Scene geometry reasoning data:
::::::::::
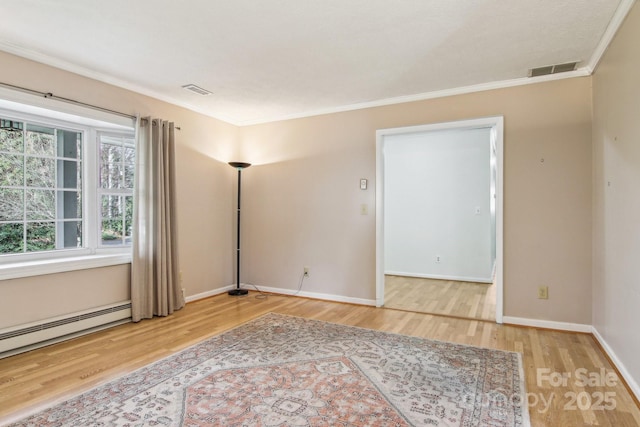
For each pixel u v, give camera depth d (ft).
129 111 11.89
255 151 16.33
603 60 9.23
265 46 9.14
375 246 13.78
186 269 14.12
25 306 9.36
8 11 7.47
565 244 10.86
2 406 6.65
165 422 6.15
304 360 8.71
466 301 14.62
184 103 13.76
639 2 6.65
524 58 9.82
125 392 7.17
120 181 12.48
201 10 7.47
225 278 16.15
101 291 11.14
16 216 10.32
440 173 19.66
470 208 19.04
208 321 11.84
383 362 8.61
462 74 10.98
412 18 7.79
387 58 9.84
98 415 6.36
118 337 10.29
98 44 9.03
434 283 18.38
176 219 12.98
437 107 12.59
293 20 7.88
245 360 8.70
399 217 20.59
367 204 13.91
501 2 7.17
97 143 11.91
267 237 16.05
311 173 15.03
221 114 15.37
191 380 7.68
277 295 15.52
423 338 10.26
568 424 6.12
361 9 7.43
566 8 7.38
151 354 9.08
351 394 7.11
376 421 6.20
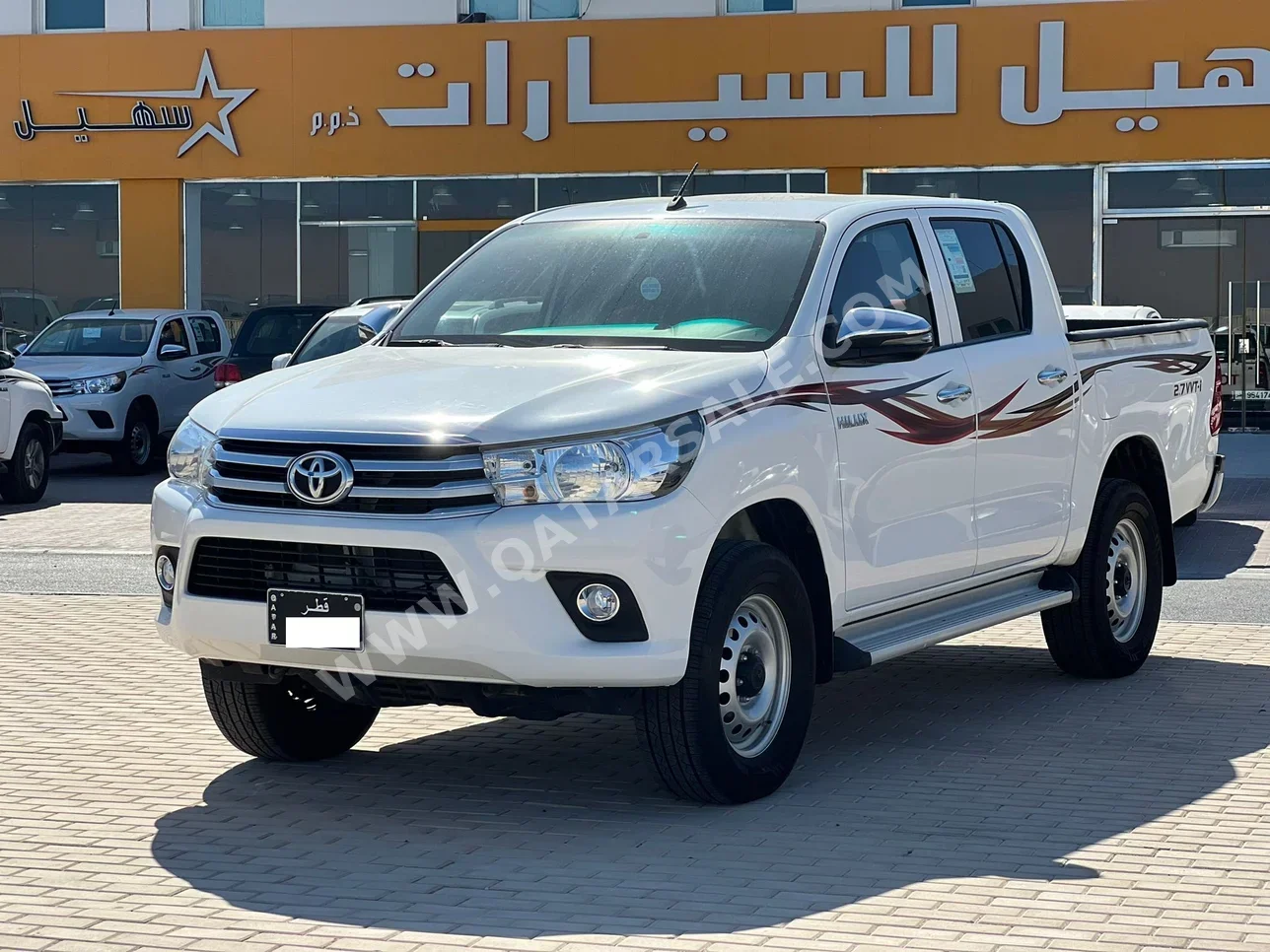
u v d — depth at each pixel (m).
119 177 27.03
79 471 22.27
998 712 7.97
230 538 6.04
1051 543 8.14
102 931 5.00
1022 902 5.23
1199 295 24.22
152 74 26.84
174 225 27.03
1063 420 8.16
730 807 6.33
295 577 5.96
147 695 8.30
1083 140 24.25
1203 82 23.91
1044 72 24.28
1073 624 8.53
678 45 25.22
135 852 5.80
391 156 26.27
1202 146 23.98
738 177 25.33
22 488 17.84
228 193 26.94
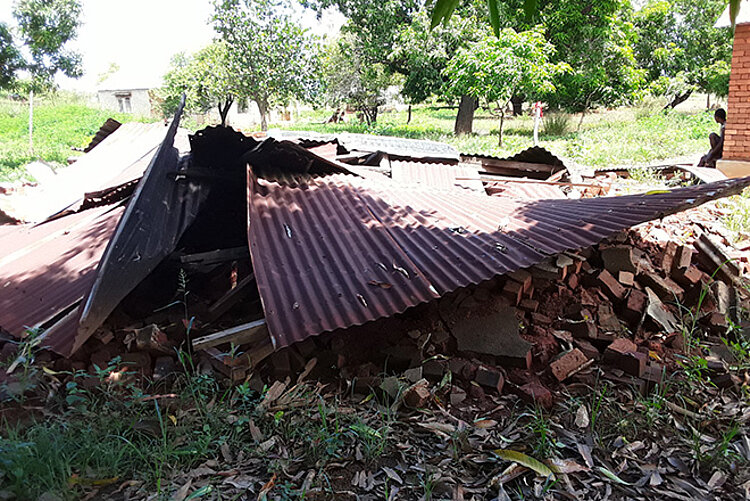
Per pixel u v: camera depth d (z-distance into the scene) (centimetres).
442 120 3105
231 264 495
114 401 344
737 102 970
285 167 538
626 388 363
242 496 275
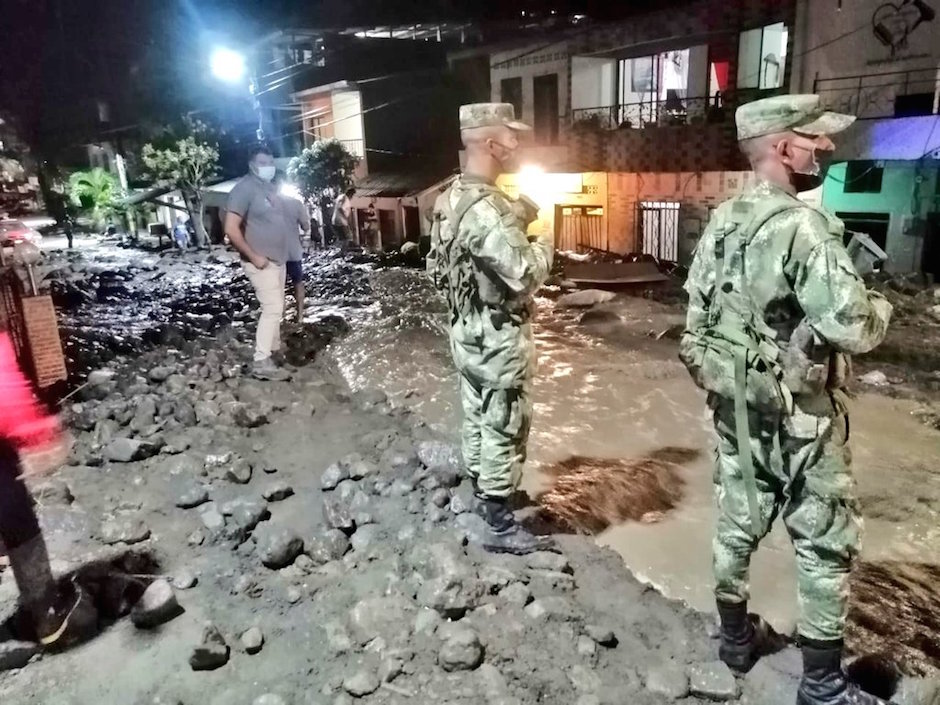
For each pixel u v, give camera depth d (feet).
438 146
::::::::::
» Problem description
Pick out each line above that includes "give" and show it.

» Solution for this task
For each pixel u v, give camera depth d (ft).
For each pixel u v, give camera depth d (feet).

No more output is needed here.